You can negotiate outside the statutory framework – known as a Voluntary Lease Extension
The Law Commission published its report on 21 July 2020 on leasehold reform. It included changes to the process of obtaining a lease extension, making it cheaper and simpler. It could be a good time for you to extend your lease. If you would like to know more please contact our specialist team who can take you through the possible benefits and alternative options available to you.
Should I extend my lease?
Because a lease is for a fixed period of time, it naturally gets shorter every year. Extend your lease can protect the value of the property as the shorter the lease, the less attractive it can be to potential purchasers and could influence the sale price.
A marriage value is payable where the lease has 80 years or less.
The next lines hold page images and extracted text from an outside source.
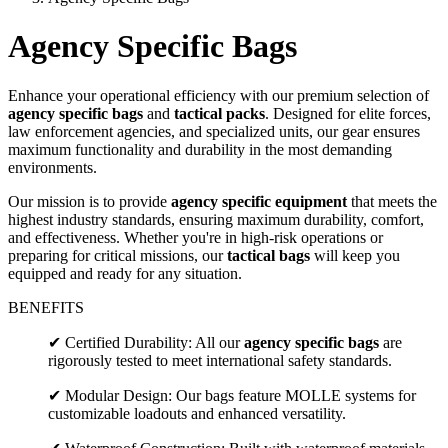
Agency Specific Bags
Enhance your operational efficiency with our premium selection of
agency specific bags
and
tactical packs
. Designed for elite forces,
law enforcement agencies, and specialized units, our gear ensures
maximum functionality and durability in the most demanding
environments.
Our mission is to provide
agency specific equipment
that meets the
highest industry standards, ensuring maximum durability, comfort,
and effectiveness. Whether you're in high-risk operations or
preparing for critical missions, our
tactical bags
will keep you
equipped and ready for any situation.
BENEFITS
✔ Certified Durability: All our
agency specific bags
are
rigorously tested to meet international safety standards.
✔ Modular Design: Our bags feature MOLLE systems for
customizable loadouts and enhanced versatility.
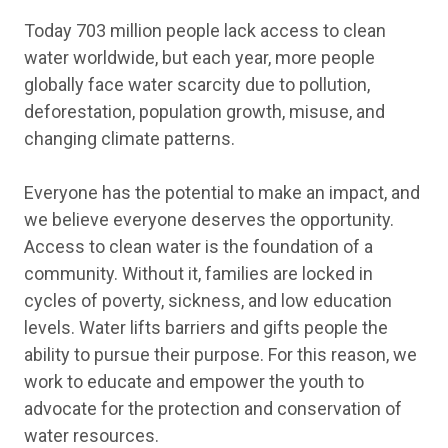
Today 703 million people lack access to clean
water worldwide, but each year, more people
globally face water scarcity due to pollution,
deforestation, population growth, misuse, and
changing climate patterns.
Everyone has the potential to make an impact, and
we believe everyone deserves the opportunity.
Access to clean water is the foundation of a
community. Without it, families are locked in
cycles of poverty, sickness, and low education
levels. Water lifts barriers and gifts people the
ability to pursue their purpose. For this reason, we
work to educate and empower the youth to
advocate for the protection and conservation of
water resources.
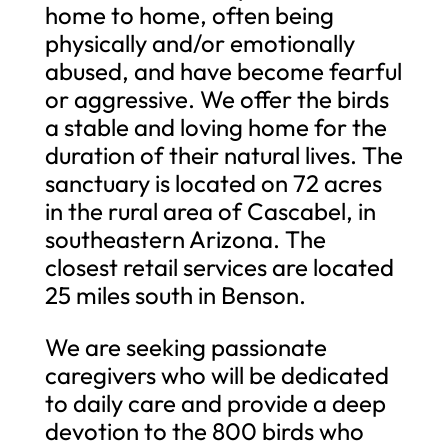
home to home, often being
physically and/or emotionally
abused, and have become fearful
or aggressive. We offer the birds
a stable and loving home for the
duration of their natural lives. The
sanctuary is located on 72 acres
in the rural area of Cascabel, in
southeastern Arizona. The
closest retail services are located
25 miles south in Benson.
We are seeking passionate
caregivers who will be dedicated
to daily care and provide a deep
devotion to the 800 birds who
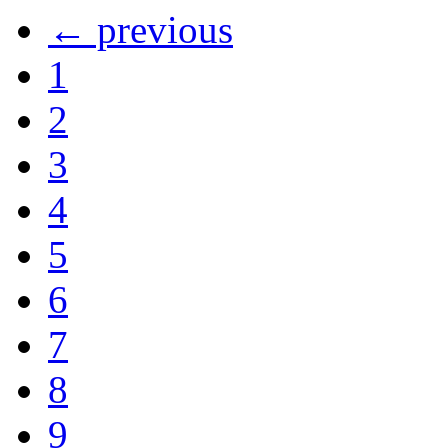
← previous
1
2
3
4
5
6
7
8
9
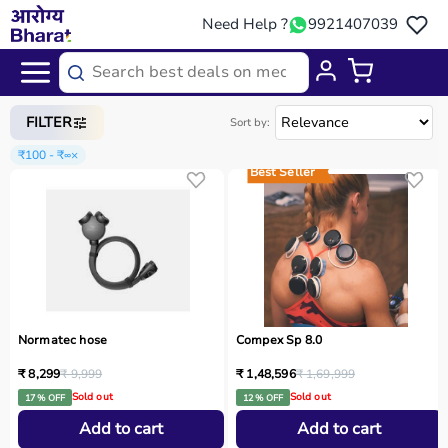
Need Help ?
9921407039
Home
/
Categories
/
Gym Equipment
FILTER
Sort by:
₹100 - ₹∞
×
Best Seller
Normatec hose
Compex Sp 8.0
₹ 8,299
₹ 9,999
₹ 1,48,596
₹ 1,69,999
Sold out
Sold out
17 % OFF
12 % OFF
Add to cart
Add to cart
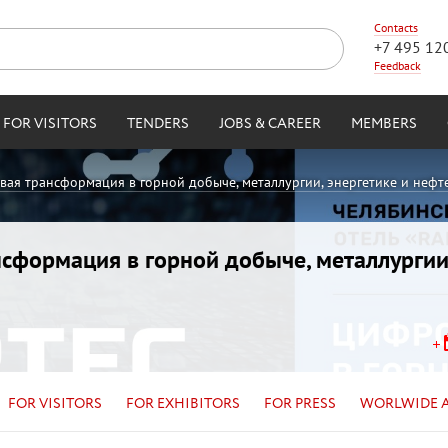
Contacts
+7 495 12
Feedback
FOR VISITORS
TENDERS
JOBS & CAREER
MEMBERS
овая трансформация в горной добыче, металлургии, энергетике и нефт
ансформация в горной добыче, металлургии
FOR VISITORS
FOR EXHIBITORS
FOR PRESS
WORLWIDE 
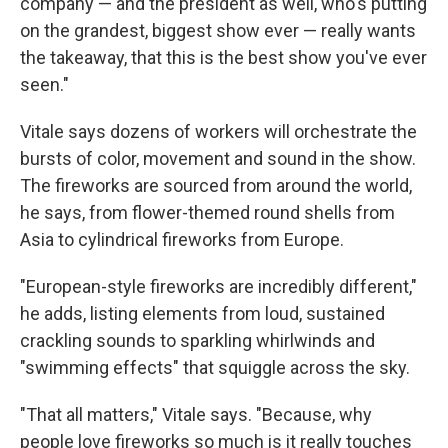
company — and the president as well, who's putting
on the grandest, biggest show ever — really wants
the takeaway, that this is the best show you've ever
seen."
Vitale says dozens of workers will orchestrate the
bursts of color, movement and sound in the show.
The fireworks are sourced from around the world,
he says, from flower-themed round shells from
Asia to cylindrical fireworks from Europe.
"European-style fireworks are incredibly different,"
he adds, listing elements from loud, sustained
crackling sounds to sparkling whirlwinds and
"swimming effects" that squiggle across the sky.
"That all matters," Vitale says. "Because, why
people love fireworks so much is it really touches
This is noteworthy, particularly for higher value flats. The marriage value is the difference between the total of the value of your existing lease, the value of your landlords’ interest and of any intermediate interests in your flat prior to the grant of a new lease and the total of the value of those interest after the grant.
Extending a lease also gives you the opportunity to change any defects in the current lease such as:
- Omission of other property included in your existing lease but not comprised in your flat.
- Alterations/additions granted since your existing lease.
- Where your property derives from more than one lease.
- Exclusions on service charge and management structure of the building.
It’s also an opportunity to re-mortgage and can add and/or restore considerable value to your leasehold flat.
The Law Commission published its report on 21 July 2020 on leasehold reform. It included changes to the process of obtaining a lease extension, making it cheaper and simpler.
Extending your lease can be complex but our specialist team are here to help you through the process.
My landlord is missing - can I still extend my lease?
In short yes! You will first need to make an application to the County Court for a vesting order.
If the County Court decides that an order should be made the claim is transferred to the First Tier Tribunal to determine the price and other terms of the acquisition.
- Before making an application to the County Court for a vesting order, all reasonable efforts must be made to trace your landlord or to ascertain the identity of your landlord and have been unsuccessful.
- You will need to provide evidence both to prove that you have the right to extend your lease and an effort has been made to trace your landlord, who cannot be found. The court can impose further steps to be made to trace your landlord.
- Evidence of attempts to trace your landlord could include:
- Landlords last known address(es)
- Online searches on your landlord’s name or if a company, a general search to see where the name(s) appear.
- Statements of any witness who has visited last known address(es)
- Returned correspondence to landlords last known address(es)
- Bounced back emails to landlords last known email address(es)
- Once the court makes a vesting order it will refer the case to the FTT for terms to be determined. The FTT stands in the shoes of your landlord for assessing the correct premium price to pay so you must provide detailed valuation evidence from an expert surveyor.
- A vesting order is one for the surrender of an existing lease and the grant of a new lease on terms to be decided by the FTT on a statutory basis as in the case of a standard claim.
- The application for vesting order can be withdrawn at any time before the new lease is completed but if any step has been taken towards progressing the claim, permission from the court is required.